Could you copy each line of the listing that holds "round"?

• _Information provided_:
========
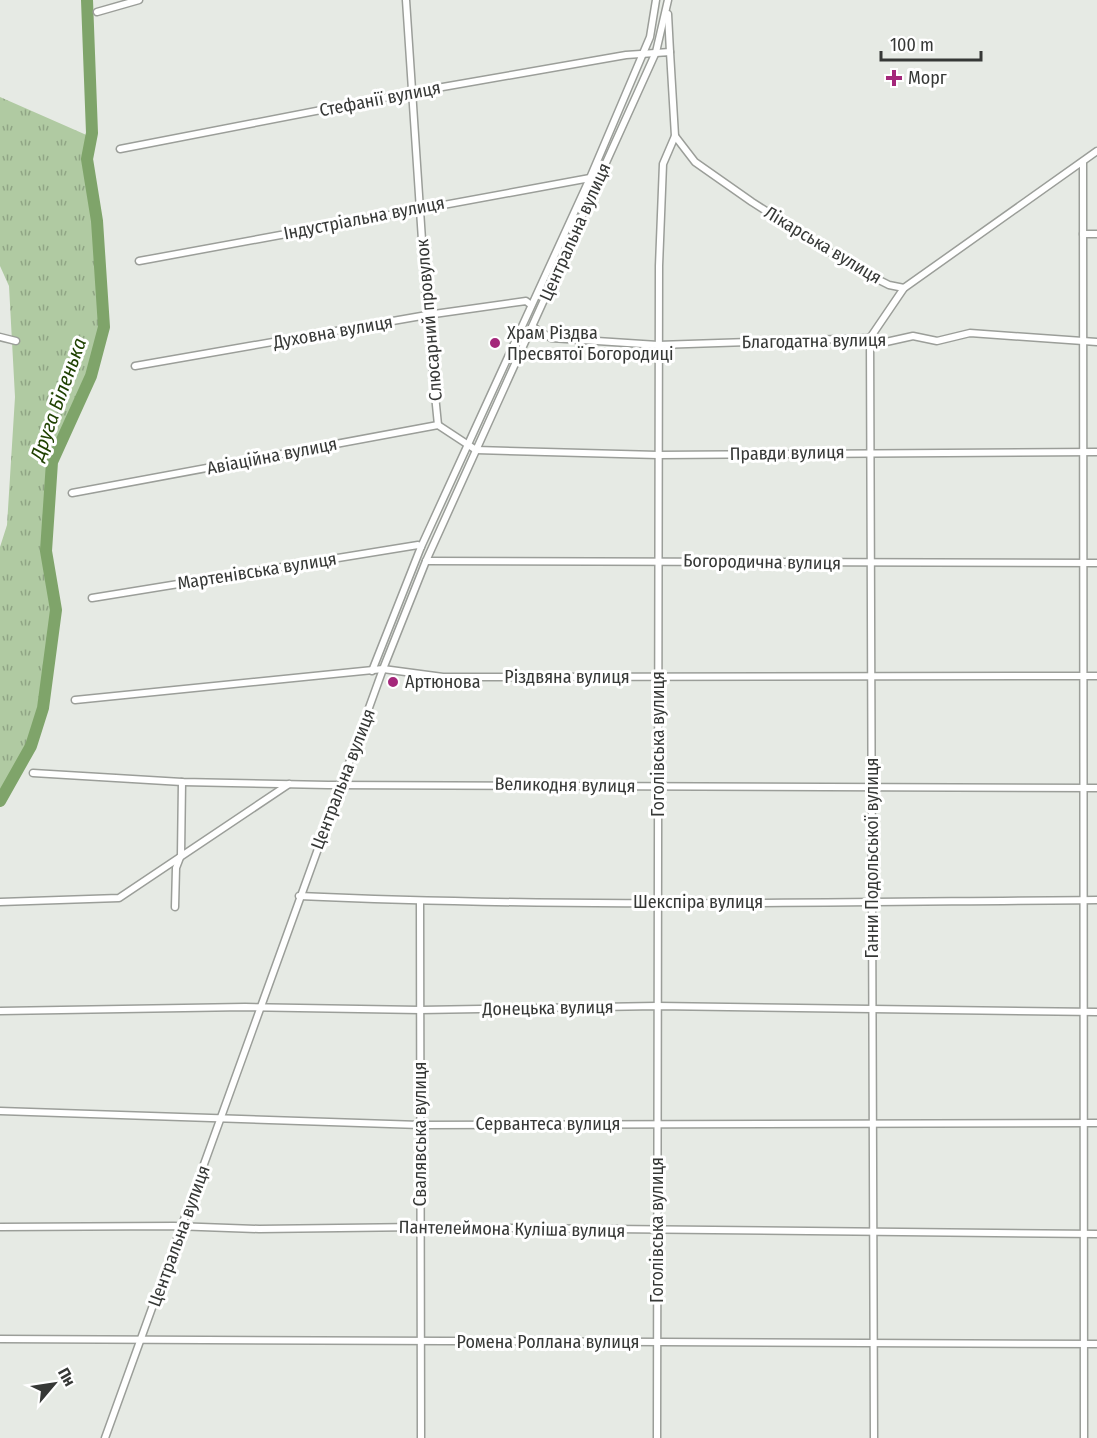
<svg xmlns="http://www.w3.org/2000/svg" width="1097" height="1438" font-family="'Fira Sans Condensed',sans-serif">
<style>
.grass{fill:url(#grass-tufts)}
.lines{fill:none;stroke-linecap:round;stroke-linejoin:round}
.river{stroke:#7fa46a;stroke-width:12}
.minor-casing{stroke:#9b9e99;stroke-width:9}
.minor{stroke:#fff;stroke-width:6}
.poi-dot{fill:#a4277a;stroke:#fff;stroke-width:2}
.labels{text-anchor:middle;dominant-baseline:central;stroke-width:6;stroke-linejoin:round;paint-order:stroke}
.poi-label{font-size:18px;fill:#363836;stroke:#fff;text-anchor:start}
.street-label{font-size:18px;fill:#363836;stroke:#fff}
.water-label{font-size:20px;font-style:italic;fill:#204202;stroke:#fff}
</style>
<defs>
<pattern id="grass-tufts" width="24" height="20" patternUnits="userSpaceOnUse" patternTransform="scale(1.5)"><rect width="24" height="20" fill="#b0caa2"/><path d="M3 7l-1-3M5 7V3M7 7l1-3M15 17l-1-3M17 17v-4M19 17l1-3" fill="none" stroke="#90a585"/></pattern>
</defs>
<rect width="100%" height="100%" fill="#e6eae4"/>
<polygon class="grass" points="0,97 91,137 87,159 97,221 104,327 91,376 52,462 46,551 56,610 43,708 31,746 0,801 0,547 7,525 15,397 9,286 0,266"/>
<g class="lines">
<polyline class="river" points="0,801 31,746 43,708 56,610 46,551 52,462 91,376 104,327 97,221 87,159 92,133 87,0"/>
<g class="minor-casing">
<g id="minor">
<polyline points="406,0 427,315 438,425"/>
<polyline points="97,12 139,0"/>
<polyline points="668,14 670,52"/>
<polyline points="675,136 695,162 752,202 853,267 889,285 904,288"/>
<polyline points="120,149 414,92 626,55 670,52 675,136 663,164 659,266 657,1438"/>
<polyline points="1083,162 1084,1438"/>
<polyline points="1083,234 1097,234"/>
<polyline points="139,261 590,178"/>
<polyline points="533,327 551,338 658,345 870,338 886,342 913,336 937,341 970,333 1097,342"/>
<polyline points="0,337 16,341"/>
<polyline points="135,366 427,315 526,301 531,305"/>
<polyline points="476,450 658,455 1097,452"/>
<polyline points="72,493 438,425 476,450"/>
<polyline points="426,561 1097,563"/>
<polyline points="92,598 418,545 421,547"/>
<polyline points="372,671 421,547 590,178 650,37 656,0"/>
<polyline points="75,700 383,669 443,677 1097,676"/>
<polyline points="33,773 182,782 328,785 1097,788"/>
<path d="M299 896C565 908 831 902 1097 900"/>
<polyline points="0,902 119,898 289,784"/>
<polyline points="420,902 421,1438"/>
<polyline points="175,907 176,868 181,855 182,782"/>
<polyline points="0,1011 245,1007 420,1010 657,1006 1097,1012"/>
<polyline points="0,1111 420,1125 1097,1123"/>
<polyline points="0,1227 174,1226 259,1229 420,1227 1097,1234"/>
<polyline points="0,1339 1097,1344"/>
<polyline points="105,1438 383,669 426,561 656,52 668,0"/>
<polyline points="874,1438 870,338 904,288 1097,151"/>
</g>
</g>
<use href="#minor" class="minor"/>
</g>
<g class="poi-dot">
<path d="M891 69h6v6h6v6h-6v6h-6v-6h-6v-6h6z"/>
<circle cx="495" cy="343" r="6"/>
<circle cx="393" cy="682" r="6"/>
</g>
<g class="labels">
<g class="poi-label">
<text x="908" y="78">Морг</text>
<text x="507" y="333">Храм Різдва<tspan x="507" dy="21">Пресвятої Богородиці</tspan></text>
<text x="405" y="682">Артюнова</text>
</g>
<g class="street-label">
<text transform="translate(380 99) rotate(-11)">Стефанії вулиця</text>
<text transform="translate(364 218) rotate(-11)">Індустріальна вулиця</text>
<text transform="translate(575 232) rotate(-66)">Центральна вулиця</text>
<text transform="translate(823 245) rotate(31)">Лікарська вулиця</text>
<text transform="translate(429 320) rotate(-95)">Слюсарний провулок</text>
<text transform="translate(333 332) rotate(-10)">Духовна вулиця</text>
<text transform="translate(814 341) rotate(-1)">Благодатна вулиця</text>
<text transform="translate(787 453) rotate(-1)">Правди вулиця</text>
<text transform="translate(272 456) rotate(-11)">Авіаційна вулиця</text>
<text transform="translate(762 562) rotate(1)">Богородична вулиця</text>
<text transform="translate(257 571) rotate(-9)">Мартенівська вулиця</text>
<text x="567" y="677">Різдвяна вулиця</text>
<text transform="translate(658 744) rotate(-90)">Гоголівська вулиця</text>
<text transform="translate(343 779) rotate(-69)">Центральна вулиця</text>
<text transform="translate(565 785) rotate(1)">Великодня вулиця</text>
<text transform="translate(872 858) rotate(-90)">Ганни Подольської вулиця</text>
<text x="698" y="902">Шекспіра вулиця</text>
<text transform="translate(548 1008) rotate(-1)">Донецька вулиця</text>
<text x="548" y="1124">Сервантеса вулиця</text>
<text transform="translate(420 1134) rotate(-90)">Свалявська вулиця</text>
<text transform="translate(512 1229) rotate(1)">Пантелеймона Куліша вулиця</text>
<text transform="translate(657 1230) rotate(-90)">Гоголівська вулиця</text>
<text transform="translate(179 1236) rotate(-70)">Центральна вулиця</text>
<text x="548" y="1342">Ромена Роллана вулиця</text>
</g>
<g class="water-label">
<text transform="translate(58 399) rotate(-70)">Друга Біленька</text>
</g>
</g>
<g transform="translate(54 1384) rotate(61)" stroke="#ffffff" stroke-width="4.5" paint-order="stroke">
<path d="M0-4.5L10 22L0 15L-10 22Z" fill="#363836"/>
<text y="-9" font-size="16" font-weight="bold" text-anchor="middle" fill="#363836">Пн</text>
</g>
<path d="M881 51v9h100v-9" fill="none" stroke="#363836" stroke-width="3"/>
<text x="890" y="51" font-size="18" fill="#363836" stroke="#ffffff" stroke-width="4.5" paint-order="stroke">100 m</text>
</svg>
========
• _Result_:
.lines{fill:none;stroke-linecap:round;stroke-linejoin:round}
.labels{text-anchor:middle;dominant-baseline:central;stroke-width:6;stroke-linejoin:round;paint-order:stroke}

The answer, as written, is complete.